Finding a top-line left winger, preferably someone with size, would seem to be on Hextall's offseason wish list.
No other choice
Jake Voracek can sympathize with Giroux's return from a major injury.
"It's tough," the Flyers right winger said. "When you have that hip surgery he had last year you don't know what to expect, how your body's going to react to it, especially on the ice and when you're playing and it bothers you. I remember I got hurt last year with my foot, and when I got back it was one good game, two bad games because you couldn't skate. The body won't let you, and it changes everything because the timing is off, the passing is off, you're not in the places that you normally are, and it's tough to deal with.
"You can lose the timing pretty quickly as well. So when you mix everything together, it's not easy to deal with, but you have no other choice but to do it."

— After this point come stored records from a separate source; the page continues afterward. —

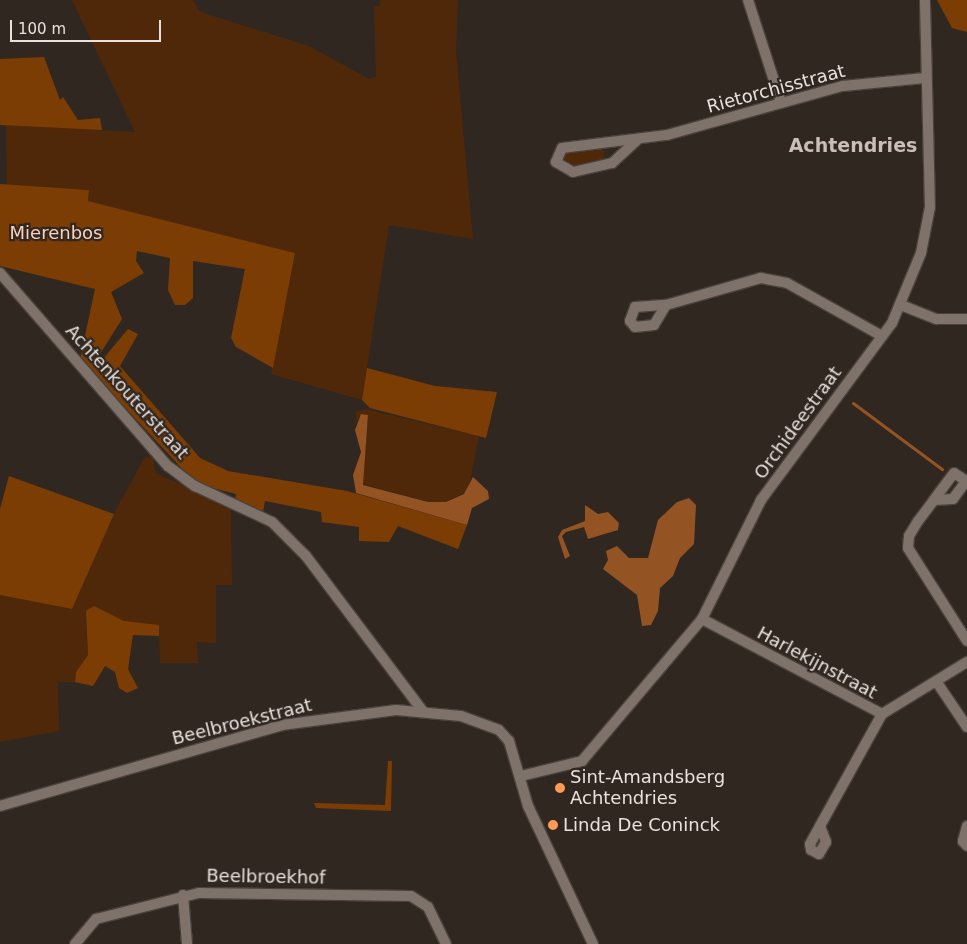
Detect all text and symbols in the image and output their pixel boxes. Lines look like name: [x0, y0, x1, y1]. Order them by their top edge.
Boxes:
scale bar: [12, 10, 164, 42]
text: 100 m: [18, 20, 66, 38]
street label: Rietorchisstraat: [704, 60, 848, 118]
district label: Achtendries: [789, 135, 917, 157]
park label: Mierenbos: [10, 222, 102, 244]
street label: Achtenkouterstraat: [61, 320, 193, 464]
street label: Orchideestraat: [750, 362, 846, 484]
street label: Harlekijnstraat: [753, 622, 881, 704]
street label: Beelbroekstraat: [170, 694, 314, 750]
place label: Sint-Amandsberg Achtendries: [570, 767, 725, 810]
marker: Sint-Amandsberg Achtendries: [554, 782, 566, 794]
place label: Linda De Coninck: [563, 814, 720, 836]
marker: Linda De Coninck: [547, 819, 559, 831]
street label: Beelbroekhof: [206, 865, 326, 889]

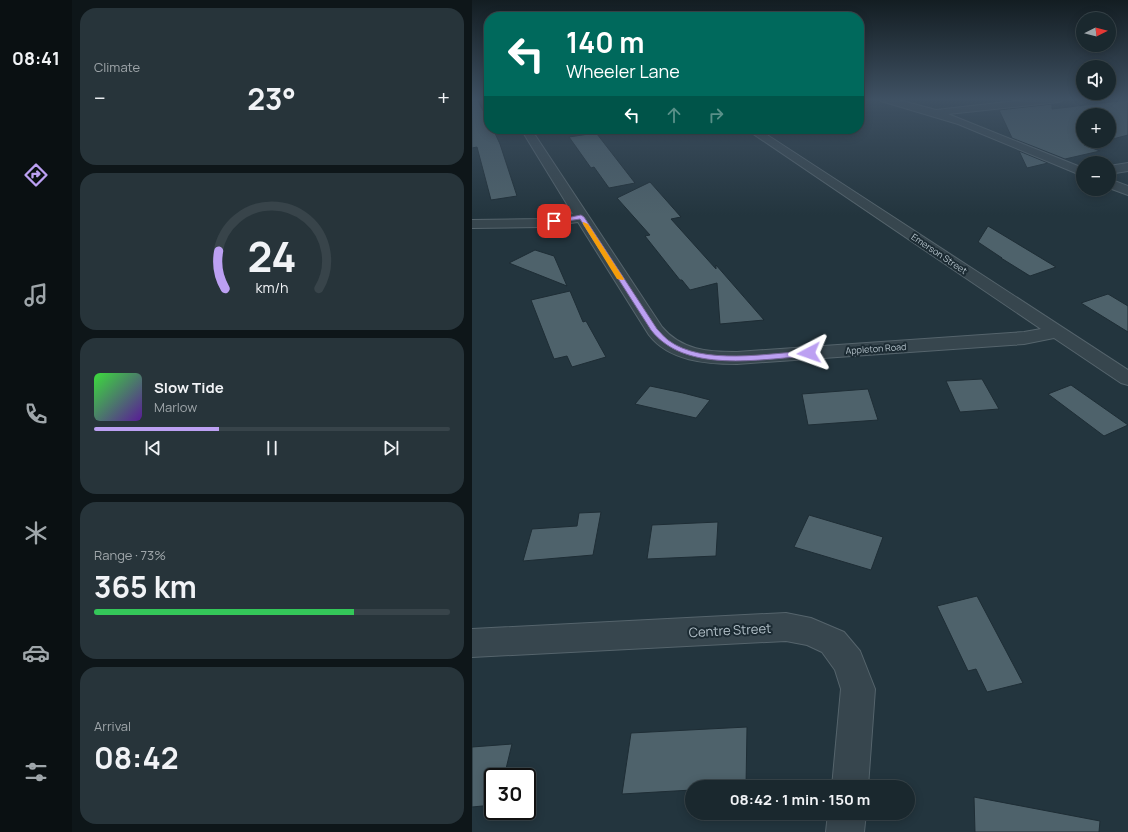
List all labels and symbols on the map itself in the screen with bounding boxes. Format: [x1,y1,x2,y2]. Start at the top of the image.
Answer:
north arrow [1076,12,1116,52]
pin [537,204,571,238]
street label: Emerson Street [909,230,970,277]
position arrow [788,332,830,374]
street label: Appleton Road [845,340,907,357]
street label: Centre Street [688,619,772,641]
speed limit sign: 30 [484,768,536,820]

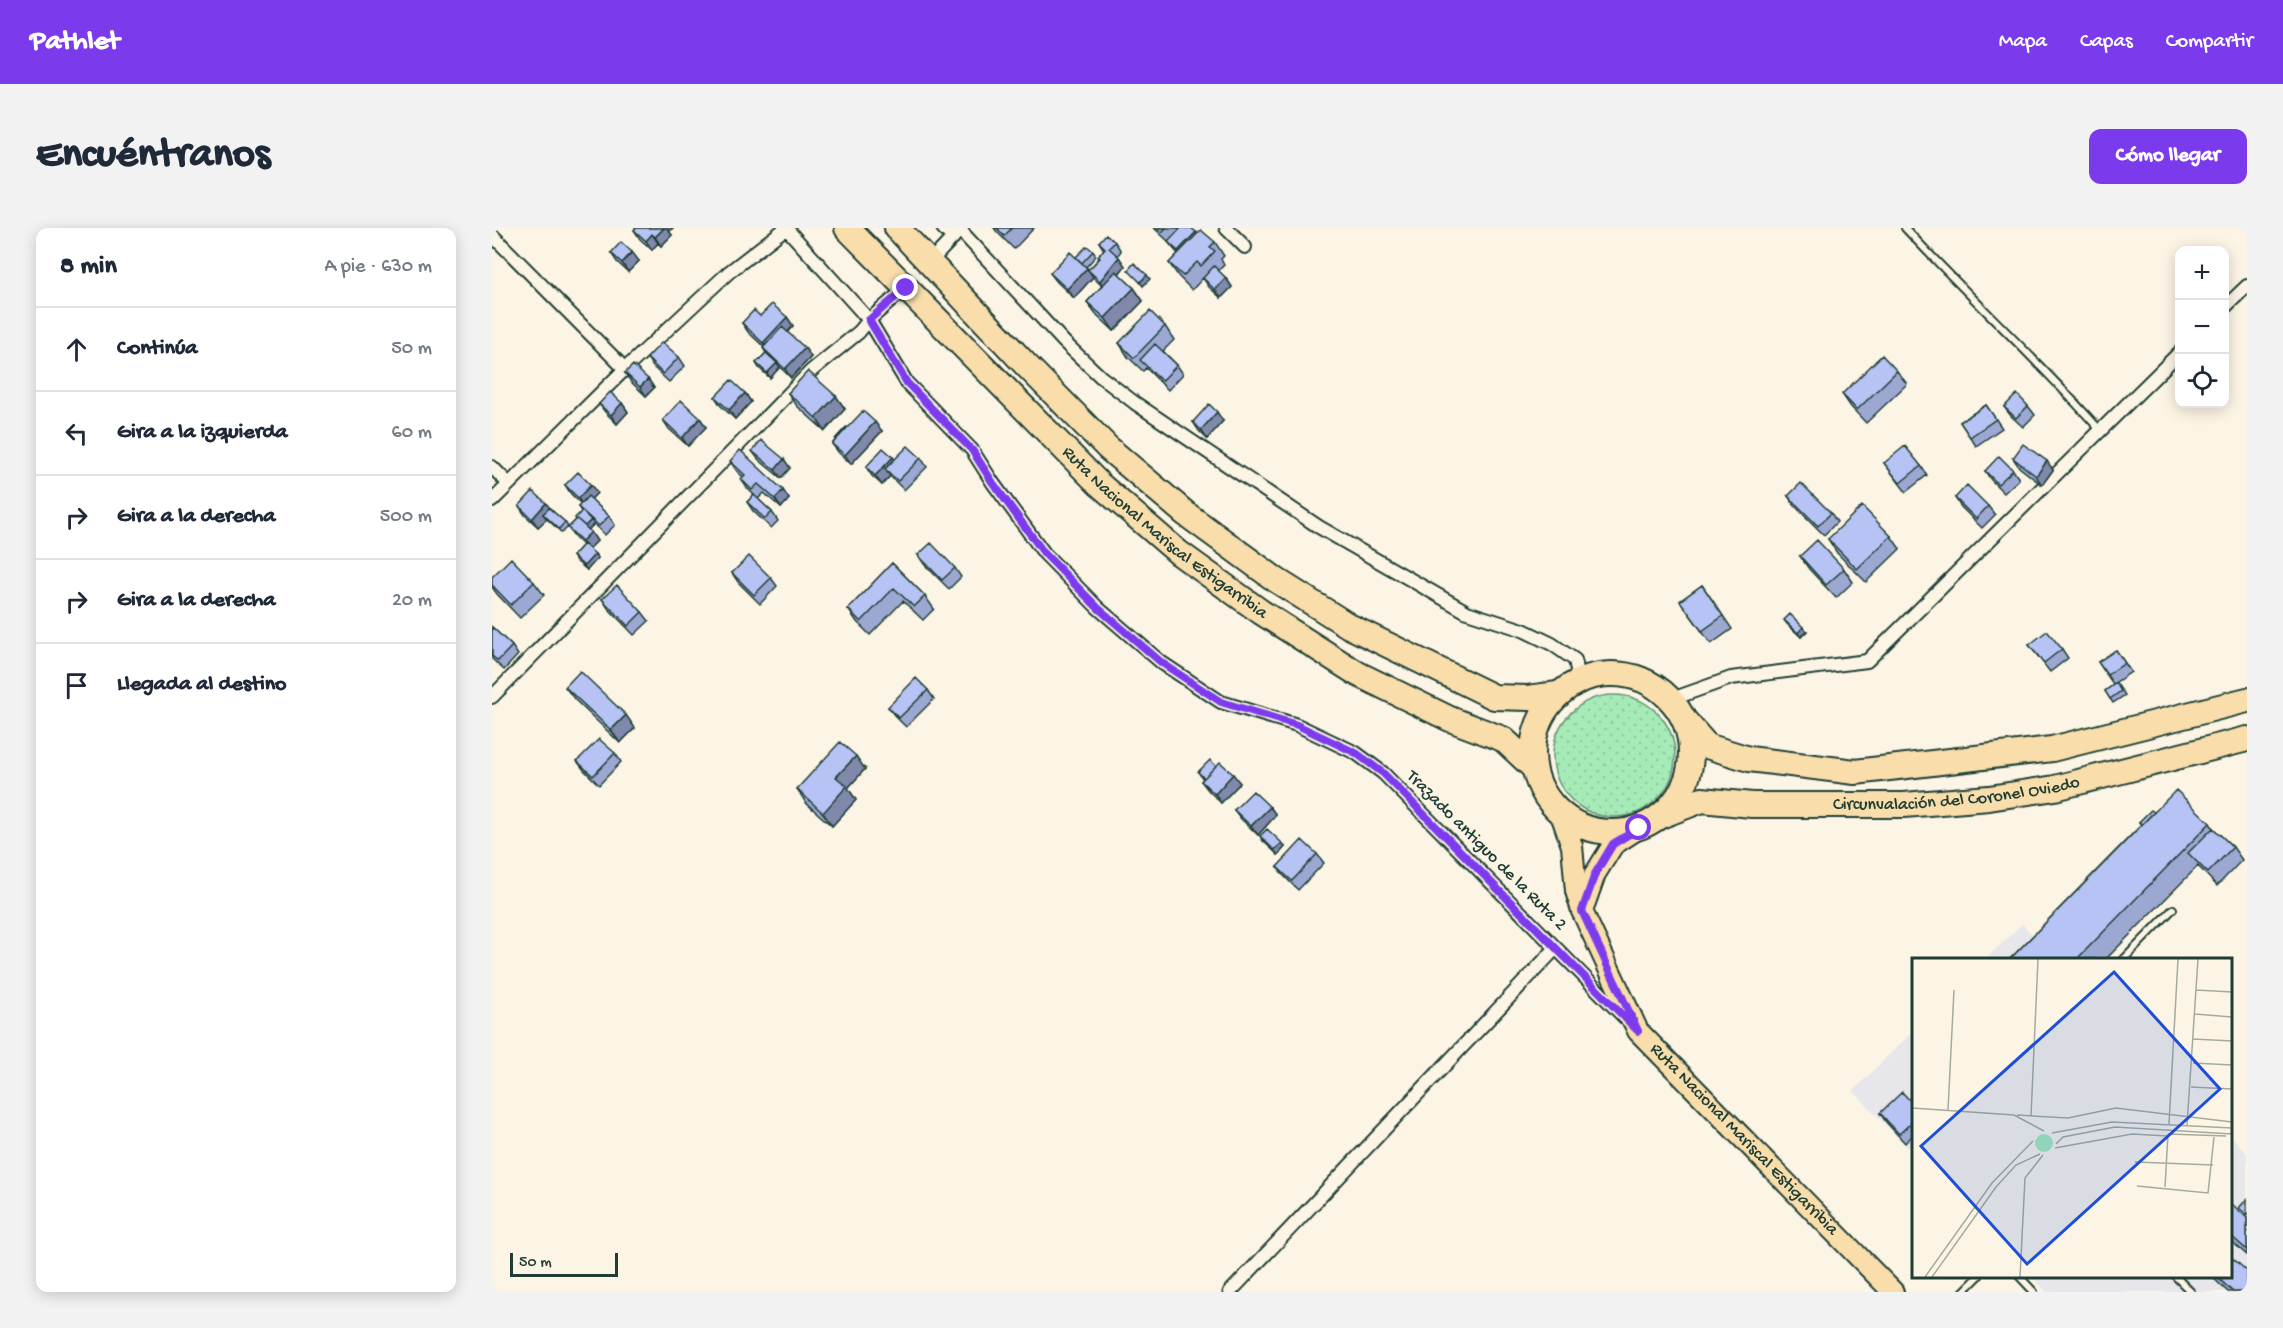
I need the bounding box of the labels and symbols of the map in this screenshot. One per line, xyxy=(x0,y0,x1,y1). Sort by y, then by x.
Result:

Second-year defenseman Shayne Gostisbehere had basically the same surgeries as Giroux last May. But the player they call "Ghost" said he had no problems from the operation and no limitations.
"We all have different bodies and react differently," Gostisbehere said.
Giroux's teammates knew their captain wasn't himself, but they appreciated his effort.
"Maybe he wasn't 100 percent, but he's a warrior," right winger Wayne Simmonds said. "He's going to battle for the guys. He's our captain. He's our leader. He's not going to leave us to hang no matter how he feels."
Giroux has decided to play for Team Canada in the IIHF World Championships - Simmonds is one of his teammates, and Hextall is the squad's general manager - and he will then take a break.
"He's going to get some time to get some rest, get some training," Simmonds said. "He'll come back healthy. Just the type of player and the type of competitor he is, he'll be back 100 percent."
Giroux is eager to show that this season was a fluke, that he can regain his all-star form. On a team that struggled mightily for offense, especially in the last 50 games, that's desperately needed.
"You've got to keep working on your game, get stronger and faster," said Giroux, who finished 10th in the NHL with a 55.9 percent success rate in faceoffs. "I'm very excited to have a whole summer to work out and really do what I want to do."